What to work on
[1] Using the notebook text on getting started with NLP, decide whether each statement agrees with it: (a) The training data holds 733 unique anchors. (b) The notebook explores a BERT-base model. (c) The new input column begins with the anchor phrase. Answer each with yes or no and quote the deciding words.
[2] In the rows below, write out word for word the part that opens with their first line and closes with the line containing "Identify the document", both lines included.

Source text
----

This notebook is a copy of [Jeremy Howard's, Getting started with NLP for absolute beginners](https://www.kaggle.com/code/jhoward/getting-started-with-nlp-for-absolute-beginners/notebook). Here we have explored deberta-v3-model from the huggingface library.

In [1]:
import os
iskaggle = os.environ.get('KAGGLE_KERNEL_RUN_TYPE', '')

In [2]:
from pathlib import Path

if iskaggle:
    path = Path('../input/us-patent-phrase-to-phrase-matching')
    ! pip install -q datasets

    path2 = Path('../input/deberta-v3-small/deberta-v3-small')

# Import Data and EDA

In [3]:
!ls {path}

sample_submission.csv  test.csv  train.csv


In [4]:
!ls {path2}

config.json    pytorch_model.bin  spm.model    tokenizer_config.json
gitattributes  README.md	  tf_model.h5


In [5]:
import numpy as np 
import pandas as pd 

In [6]:
df = pd.read_csv(path/'train.csv')

In [7]:
df

Unnamed: 0,id,anchor,target,context,score
0,37d61fd2272659b1,abatement,abatement of pollution,A47,0.50
1,7b9652b17b68b7a4,abatement,act of abating,A47,0.75
2,36d72442aefd8232,abatement,active catalyst,A47,0.25
3,5296b0c19e1ce60e,abatement,eliminating process,A47,0.50
4,54c1e3b9184cb5b6,abatement,forest region,A47,0.00
...,...,...,...,...,...
36468,8e1386cbefd7f245,wood article,wooden article,B44,1.00
36469,42d9e032d1cd3242,wood article,wooden box,B44,0.50
36470,208654ccb9e14fa3,wood article,wooden handle,B44,0.50
36471,756ec035e694722b,wood article,wooden material,B44,0.75


In [8]:
df.describe(include='object')

Unnamed: 0,id,anchor,target,context
count,36473,36473,36473,36473
unique,36473,733,29340,106
top,8d135da0b55b8c88,component composite coating,composition,H01
freq,1,152,24,2186


We can observe that from 36473 anchor only 733 are unique and about 30k unique target.

For input to the model, we can concatenate anchor, target and context together, call that a model and then try to predict the scores. Take a similarity problem and turn it into something that looks like a classification problem. It's like looking at a problem which looks novel or different and turn them into something that we recognize.

In [9]:
df['input'] = 'TEXT1: ' + df.context + '; TEXT2: ' + df.target + '; ANC1: ' + df.anchor

In [10]:
df.input.head()

0    TEXT1: A47; TEXT2: abatement of pollution; ANC...
1    TEXT1: A47; TEXT2: act of abating; ANC1: abate...
2    TEXT1: A47; TEXT2: active catalyst; ANC1: abat...
3    TEXT1: A47; TEXT2: eliminating process; ANC1: ...

----

Raw data
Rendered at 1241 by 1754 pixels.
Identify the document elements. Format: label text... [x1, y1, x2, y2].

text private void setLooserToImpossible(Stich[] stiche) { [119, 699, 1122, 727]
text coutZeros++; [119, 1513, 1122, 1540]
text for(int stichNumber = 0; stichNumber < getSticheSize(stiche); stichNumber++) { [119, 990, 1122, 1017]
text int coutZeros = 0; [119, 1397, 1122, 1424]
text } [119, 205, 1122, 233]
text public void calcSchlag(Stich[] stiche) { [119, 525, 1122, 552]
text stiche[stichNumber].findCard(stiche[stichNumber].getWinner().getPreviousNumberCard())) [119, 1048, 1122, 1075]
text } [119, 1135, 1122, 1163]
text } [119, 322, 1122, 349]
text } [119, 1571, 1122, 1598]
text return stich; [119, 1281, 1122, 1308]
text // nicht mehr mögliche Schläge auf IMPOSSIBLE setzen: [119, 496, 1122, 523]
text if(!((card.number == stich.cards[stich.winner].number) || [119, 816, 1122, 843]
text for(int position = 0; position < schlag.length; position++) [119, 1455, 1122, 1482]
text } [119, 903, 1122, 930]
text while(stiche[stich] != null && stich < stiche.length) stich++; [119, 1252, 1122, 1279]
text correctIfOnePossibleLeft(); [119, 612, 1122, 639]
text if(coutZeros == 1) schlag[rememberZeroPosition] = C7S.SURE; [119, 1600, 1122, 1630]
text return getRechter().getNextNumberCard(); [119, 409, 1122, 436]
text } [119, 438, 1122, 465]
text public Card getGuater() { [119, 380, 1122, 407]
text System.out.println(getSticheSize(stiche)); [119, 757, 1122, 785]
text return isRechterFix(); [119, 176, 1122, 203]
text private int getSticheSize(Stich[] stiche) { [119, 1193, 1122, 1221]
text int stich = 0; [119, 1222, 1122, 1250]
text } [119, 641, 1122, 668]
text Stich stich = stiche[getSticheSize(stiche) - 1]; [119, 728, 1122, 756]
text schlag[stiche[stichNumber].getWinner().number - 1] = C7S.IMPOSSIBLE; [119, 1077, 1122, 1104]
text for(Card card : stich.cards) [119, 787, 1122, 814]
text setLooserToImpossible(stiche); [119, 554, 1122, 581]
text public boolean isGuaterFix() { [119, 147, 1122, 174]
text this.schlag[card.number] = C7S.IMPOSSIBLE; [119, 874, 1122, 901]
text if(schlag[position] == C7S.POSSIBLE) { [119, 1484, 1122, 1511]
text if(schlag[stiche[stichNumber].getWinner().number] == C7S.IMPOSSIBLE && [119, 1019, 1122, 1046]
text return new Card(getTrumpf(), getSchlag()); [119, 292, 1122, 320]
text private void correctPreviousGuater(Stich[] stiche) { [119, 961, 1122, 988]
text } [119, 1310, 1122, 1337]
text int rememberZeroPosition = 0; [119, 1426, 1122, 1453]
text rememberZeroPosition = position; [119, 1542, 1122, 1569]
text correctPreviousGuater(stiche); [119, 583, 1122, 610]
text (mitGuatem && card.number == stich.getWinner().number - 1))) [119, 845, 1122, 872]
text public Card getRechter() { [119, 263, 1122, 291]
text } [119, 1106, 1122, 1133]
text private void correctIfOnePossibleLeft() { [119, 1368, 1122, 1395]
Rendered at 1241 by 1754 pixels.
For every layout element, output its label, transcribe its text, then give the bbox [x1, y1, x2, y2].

----

Per-task answers
[1]
(a) Yes: "from 36473 anchor only 733 are unique"
(b) No: "Here we have explored deberta-v3-model from the huggingface library."
(c) No: "df['input'] = 'TEXT1: ' + df.context + '; TEXT2: ' + df.target + '; ANC1: ' + df.anchor"

[2]
Rendered at 1241 by 1754 pixels.
Identify the document elements. Format: label text... [x1, y1, x2, y2].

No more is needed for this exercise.